"Algumas mudanças na nova PNAB foram importantes no sentido de aprofundar os conceitos fundamentais que regem a Atenção Básica, porém alguns pontos da nova publicação abrem precedentes para que a economia do município sobressaia à qualidade da assistência e estruturação da Atenção Básica, criando um cenário que necessita cada vez mais de qualificação técnica da gestão e de apropriação dos profissionais e da população acerca do que a Política impacta na assistência para que a busca por melhorias seja constante e ocupe espaço na agenda política local e nacional."
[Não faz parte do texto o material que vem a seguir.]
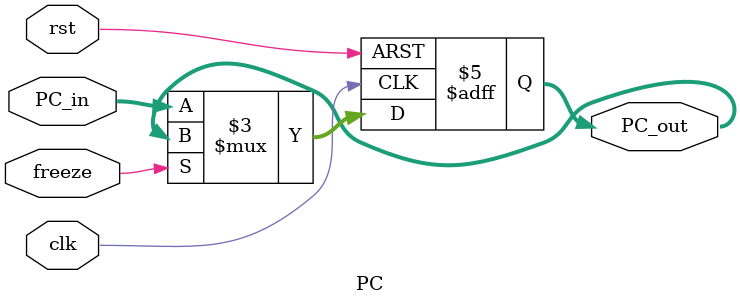
<source format=v>
module PC(
    input clk, rst, freeze,
    input [31:0] PC_in,
    output reg [31:0] PC_out
);

    always @(posedge clk, posedge rst) begin
        if (rst)
            PC_out <= 32'b0;
        else if(~freeze) 
            PC_out <= PC_in;
    end

endmodule
</source>
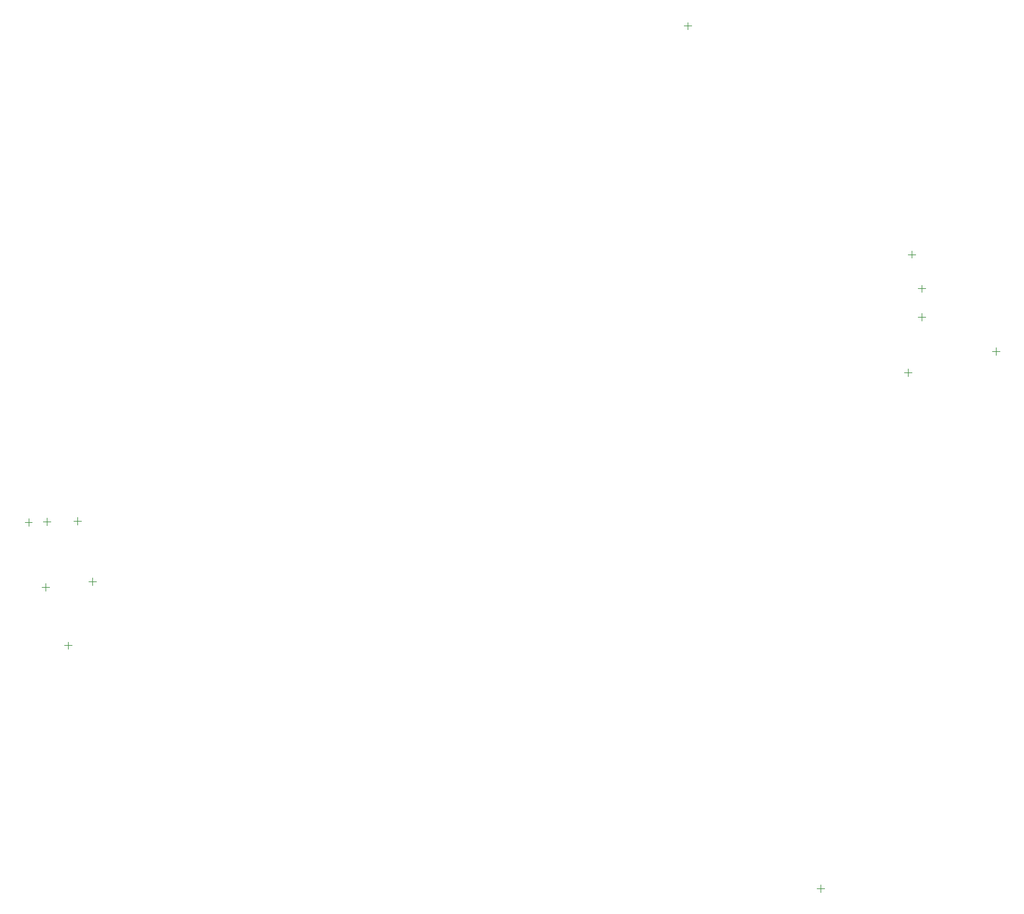
<source format=gbr>
%TF.GenerationSoftware,Altium Limited,Altium Designer,23.6.0 (18)*%
G04 Layer_Color=32896*
%FSLAX45Y45*%
%MOMM*%
%TF.SameCoordinates,8B2A78E3-6762-467B-82E4-ABAB87B9FA14*%
%TF.FilePolarity,Positive*%
%TF.FileFunction,Other,Bottom_Component_Center*%
%TF.Part,Single*%
G01*
G75*
%TA.AperFunction,NonConductor*%
%ADD114C,0.10000*%
D114*
X8160000Y3310000D02*
Y3410000D01*
X8110000Y3360000D02*
X8210000D01*
X-1920000Y8292500D02*
Y8392500D01*
X-1970000Y8342500D02*
X-1870000D01*
X6307500Y15062500D02*
X6407500D01*
X6357500Y15012500D02*
Y15112500D01*
X9295000Y10360000D02*
X9395000D01*
X9345000Y10310000D02*
Y10410000D01*
X-2405000Y7447500D02*
X-2305000D01*
X-2355000Y7397500D02*
Y7497500D01*
X9487500Y11497500D02*
X9587500D01*
X9537500Y11447500D02*
Y11547500D01*
X9482500Y11112500D02*
X9582500D01*
X9532500Y11062500D02*
Y11162500D01*
X-1720000Y7472500D02*
Y7572500D01*
X-1770000Y7522500D02*
X-1670000D01*
X10540000Y10597500D02*
Y10697500D01*
X10490000Y10647500D02*
X10590000D01*
X9400000Y11912500D02*
Y12012500D01*
X9350000Y11962500D02*
X9450000D01*
X-2050000Y6605000D02*
Y6705000D01*
X-2100000Y6655000D02*
X-2000000D01*
X-2385001Y8332500D02*
X-2285002D01*
X-2334999Y8282498D02*
Y8382498D01*
X-2634998Y8330001D02*
X-2534998D01*
X-2585001Y8279998D02*
Y8379998D01*
%TF.MD5,8a05eda673fbc0772bf2a2adbdd4b577*%
M02*

</source>
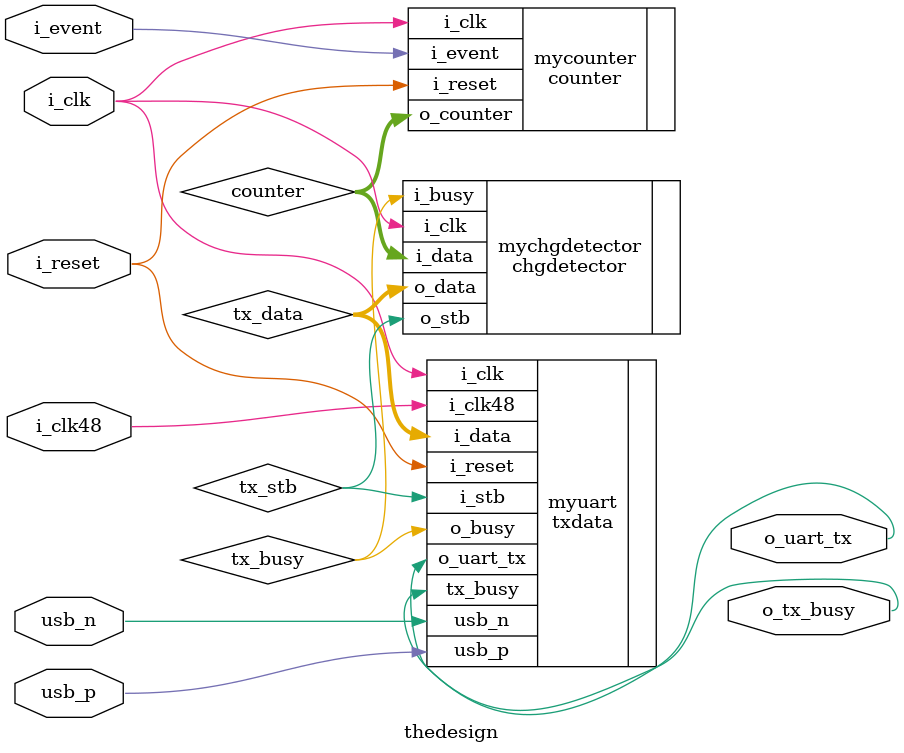
<source format=v>

`default_nettype none

`ifdef SYNTHESIS
    `define USB_UART
`endif

module thedesign(
    input wire i_clk,
    input wire i_reset,
    input wire i_event,
`ifdef VERILATOR
    output wire [31:0] o_setup,
`endif

`ifdef USB_UART
    input wire i_clk48,

    inout wire usb_p,
    inout wire usb_n,
`endif
    output wire o_uart_tx,
    output wire o_tx_busy
);
    wire tx_stb, tx_busy;
    wire [31:0] counter, tx_data;

    parameter CLOCK_RATE_HZ = 16_000_000;
    parameter BAUD_RATE = 115200;
    parameter UART_SETUP = CLOCK_RATE_HZ / BAUD_RATE;

`ifdef VERILATOR
    assign o_setup = UART_SETUP;
`endif

    counter mycounter(
        .i_clk(i_clk),
        .i_event(i_event),
        .i_reset(i_reset),
        .o_counter(counter)
    );

    chgdetector mychgdetector(
        .i_clk(i_clk),
        .i_data(counter),
        .i_busy(tx_busy),
        .o_stb(tx_stb),
        .o_data(tx_data)
    );

    txdata #(
        .UART_SETUP(UART_SETUP[23:0])
    ) myuart (
        .i_clk(i_clk),
        .i_stb(tx_stb),
        .i_data(tx_data),
        .i_reset(i_reset),
        .o_busy(tx_busy),
        .o_uart_tx(o_uart_tx),
        .tx_busy(o_tx_busy),
    `ifdef USB_UART
        .i_clk48(i_clk48),
        .usb_n(usb_n),
        .usb_p(usb_p)
    `endif
    );
endmodule
</source>
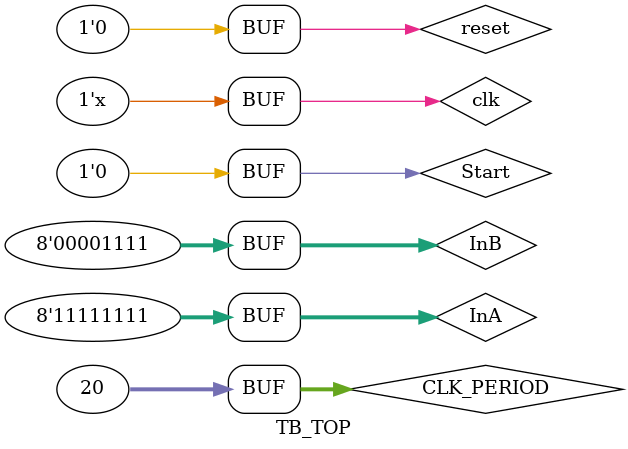
<source format=v>
`timescale 1ns / 1ps
module TB_TOP();

	reg clk;
	reg reset;
	reg Start;
	reg [7:0] InA;
	reg [7:0] InB;
	
	wire [7:0] Out;
	wire Busy;

	TOP uut (
		.clk(clk), 
		.reset(reset), 
		.Start(Start), 
		.InA(InA), 
		.InB(InB), 
		.Out(Out), 
		.Busy(Busy)
	);
	
	integer CLK_PERIOD = 20;
	always #(CLK_PERIOD/2) clk = ~clk;

	initial begin
        //initial conditions
		clk = 0;
		reset = 0;
		InA = 0;
		InB = 0;
		Start = 0;
		#(CLK_PERIOD/2);
        
        //----------------------------------------------------------------
		//Calculation: 17/8 (ordinary random numbers)
		//Result: Q=2 R=1
		Start = 1;
		InA = 8'd17; 
		InB = 8'd8; 	
		#(CLK_PERIOD);
		
		Start = 0;
		#1000;
		
		//----------------------------------------------------------------
		//Calculation: 12/15 (divident is less than divider)
		//Result: Q=0 R=12
		Start = 1;
		InA = 8'd12; 
		InB = 8'd15; 	
		#(CLK_PERIOD);
		
		Start = 0;
		#320;
		
		//----------------------------------------------------------------
		//Calculation: 0/13 (divident is zero)
		//Result: Q=0 R=0
		Start = 1;
		InA = 8'd0; 
		InB = 8'd13; 	
		#(CLK_PERIOD);
		
		Start = 0;
		#320;
		
		//----------------------------------------------------------------
		//Calculation: 40/0 (divider is zero)
		//Result: Q=0 R=0
		Start = 1;
		InA = 8'd40; 
		InB = 8'd0; 	
		#(CLK_PERIOD);
		
		Start = 0;
		#320;
		
		//----------------------------------------------------------------
		//Calculation: 0/0 (both divider and divident are zero)
		//Result: Q=0 R=0
		Start = 1;
		InA = 8'd0; 
		InB = 8'd0; 	
		#(CLK_PERIOD);
		
		Start = 0;
		#320;
		
		//----------------------------------------------------------------
		//reset experiment
		//firstly ordinary numbers are given
		Start = 1;
		InA = 8'd213; 
		InB = 8'd8; 	
		#(CLK_PERIOD);
		
		Start = 0;
		#400;
		
		reset = 1; //reset signal is high when calculations are running
		InA = 8'd13; 
		InB = 8'd5; 
		#(CLK_PERIOD);
		
		reset = 0;
		#(2*CLK_PERIOD);
		
		//calculator starts again and calculates correctly
		//calculation: 13/5
		//result: Q=2 R=3
		Start = 1;
			
		#(CLK_PERIOD);
		
		Start = 0;
		#800;
		
		//----------------------------------------------------------------
		//Calculation: 255/15 (max numbers Divident=8'1111_1111, Divider=8'0000_1111)
		//Note that divider is actually 4 bit. Zeros are for padding.
		//Result: Q=17 R=0
		Start = 1;
		InA = 8'd255; 
		InB = 8'd15; 	
		#(CLK_PERIOD);
		
		Start = 0;
		#4000;
		
		
		

		
	
		
	end
	
	
      
endmodule



</source>
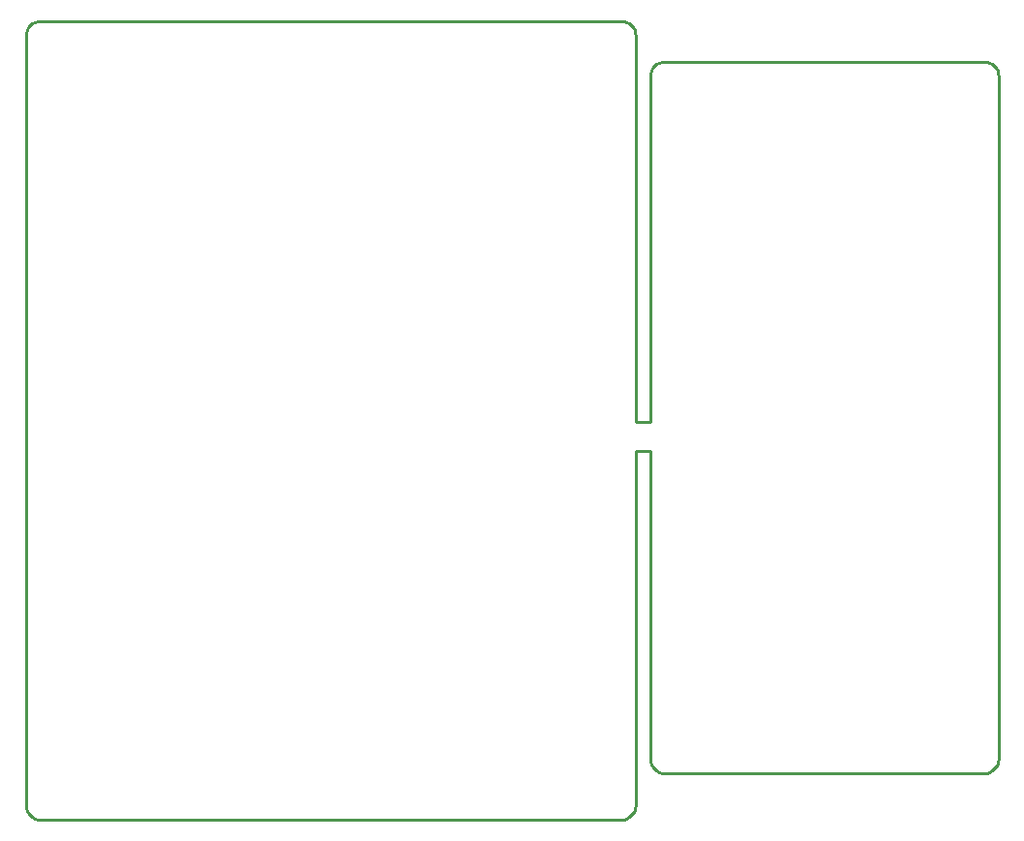
<source format=gko>
G04*
G04 #@! TF.GenerationSoftware,Altium Limited,Altium Designer,21.1.1 (26)*
G04*
G04 Layer_Color=16711935*
%FSLAX25Y25*%
%MOIN*%
G70*
G04*
G04 #@! TF.SameCoordinates,B973CD77-87AE-462C-B300-9D2DE2CD0363*
G04*
G04*
G04 #@! TF.FilePolarity,Positive*
G04*
G01*
G75*
%ADD11C,0.01000*%
D11*
X330000Y16500D02*
X330976Y16596D01*
X331913Y16881D01*
X332778Y17343D01*
X333536Y17965D01*
X334157Y18722D01*
X334619Y19587D01*
X334904Y20525D01*
X335000Y21500D01*
Y256500D02*
X334904Y257475D01*
X334619Y258413D01*
X334157Y259278D01*
X333536Y260035D01*
X332778Y260657D01*
X331913Y261119D01*
X330976Y261404D01*
X330000Y261500D01*
X220000D02*
X219024Y261404D01*
X218087Y261119D01*
X217222Y260657D01*
X216464Y260035D01*
X215843Y259278D01*
X215381Y258413D01*
X215096Y257475D01*
X215000Y256500D01*
Y21500D02*
X215096Y20525D01*
X215381Y19587D01*
X215843Y18722D01*
X216464Y17965D01*
X217222Y17343D01*
X218087Y16881D01*
X219024Y16596D01*
X220000Y16500D01*
X0Y5500D02*
X96Y4524D01*
X381Y3587D01*
X843Y2722D01*
X1464Y1964D01*
X2222Y1343D01*
X3087Y881D01*
X4025Y596D01*
X5000Y500D01*
X205000D02*
X205976Y596D01*
X206913Y881D01*
X207778Y1343D01*
X208536Y1964D01*
X209157Y2722D01*
X209619Y3587D01*
X209904Y4524D01*
X210000Y5500D01*
X5000Y275500D02*
X4025Y275404D01*
X3087Y275119D01*
X2222Y274657D01*
X1464Y274036D01*
X843Y273278D01*
X381Y272413D01*
X96Y271476D01*
X0Y270500D01*
X210000D02*
X209904Y271476D01*
X209619Y272413D01*
X209157Y273278D01*
X208536Y274036D01*
X207778Y274657D01*
X206913Y275119D01*
X205976Y275404D01*
X205000Y275500D01*
X215000Y137500D02*
Y256500D01*
X210000Y137500D02*
X215000D01*
X210000D02*
Y270500D01*
X215000Y21500D02*
Y127500D01*
X210000D02*
X215000D01*
X210000Y5500D02*
Y127500D01*
X220000Y16500D02*
X330000D01*
X335000Y21500D02*
Y256500D01*
X220000Y261500D02*
X330000D01*
X0Y5500D02*
Y270500D01*
X5000Y275500D02*
X205000D01*
X5000Y500D02*
X205000D01*
M02*

</source>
Em 2006, a Portaria nº648/2006 formulou a Política Nacional de Atenção Básica (PNAB), e em 2011, a Portaria nº2488/2011 publicou a sua primeira revisão, reunindo as suas diretrizes, as atribuições profissionais, o papel de cada esfera do governo e o financiamento, além do detalhamento do papel da Atenção Básica na organização do SUS, sendo ordenadora e coordenadora do cuidado. Porém, em 2016, foi proposta uma nova revisão da mesma, trazendo conflitos e opiniões divergentes, sendo publicada a Portaria nº 2.436, de 21 de setembro de 2017. É fundamental reconhecer que tais mudanças têm motivações para além da organização do sistema, envolvendo embates políticos e econômicos, sendo possível e necessário realizar uma análise crítica a respeito do caminho percorrido até a publicação da nova PNAB em 2017.
Neste contexto, cabe destacar que em 2016, no Brasil, as ESF representavam mais de 40 mil equipes, ampliando o acesso às ações e serviços de saúde e logo, melhorando indicadores de saúde da população, como redução de mortalidade infantil, redução de internações por causas sensíveis à Atenção Básica e aumento de cobertura assistencial na Atenção Básica.
A revisão da PNAB e sua publicação em 2017 trouxeram divergências na visão de diversos atores importantes no contexto de consolidação do SUS e da Atenção Básica. Em um contexto brasileiro, onde as despesas de saúde com recursos próprios dos municípios crescem gradativamente a cada ano, sendo em média mais de 20% de investimento com recursos próprios em saúde, além do fato dos repasses do governo federal não representarem nem 15% da necessidade dos municípios, somado à Emenda Constitucional nº95 que congela os gastos em saúde do Governo Federal pelos próximos 20 anos, representando perda superior a R$ 743 bilhões, a revisão da PNAB com abertura para implantação de equipes com um número mínimo de ACS/equipe, passando de 04 para 01 ACS/equipe abre precedentes para que a Gestão Municipal, que já sofre o subfinanciamento com previsão de piora, adote critérios de vulnerabilidade para implantação de equipes com apenas 01 ACS em detrimento da ampliação do acesso e da qualidade da assistência.
Outro ponto crítico encontrado nas análises realizadas até o momento da publicação de 2017, é a integração de ações do ACS, assumindo atividades de enfermagem e do Agente de Combate de Endemias, ou até mesmo possibilitando sua substituição na equipe, desconsiderando a importância da educação e promoção da saúde, eixos centrais do trabalho do ACS e na sua integração com a equipe.
A abertura de novas configurações de equipes no cenário da Atenção Básica também é preocupante, à medida que relativizam a consolidação do acesso, da cobertura e da resolutividade, com a possibilidade de financiamento para equipes de Atenção Básica sem o ACS, abrindo mão das realidades locais que tanto contribuem para a oferta de assistência integral e de qualidade.
As mudanças na PNAB não podem ser vistas como meras imposições, porém abrem margem para que os municípios decidam como configurar as equipes de ESF e Atenção Básica como um todo. Considerando que a dificuldade financeira na administração pública é uma realidade em nosso país, é possível que tais mudanças favoreçam a economia em detrimento da qualidade da assistência na Atenção Básica, que é o ponto de atenção que deve estar pautado no cuidado.
Qual é o nosso papel, enquanto trabalhadores e gestores de saúde, na defesa e no fortalecimento da Atenção Básica?
Autoria: Aline Fiori dos Santos Feltrin e Liliane Cristina Nakata (adaptado do artigo publicado na Revista CuidArte).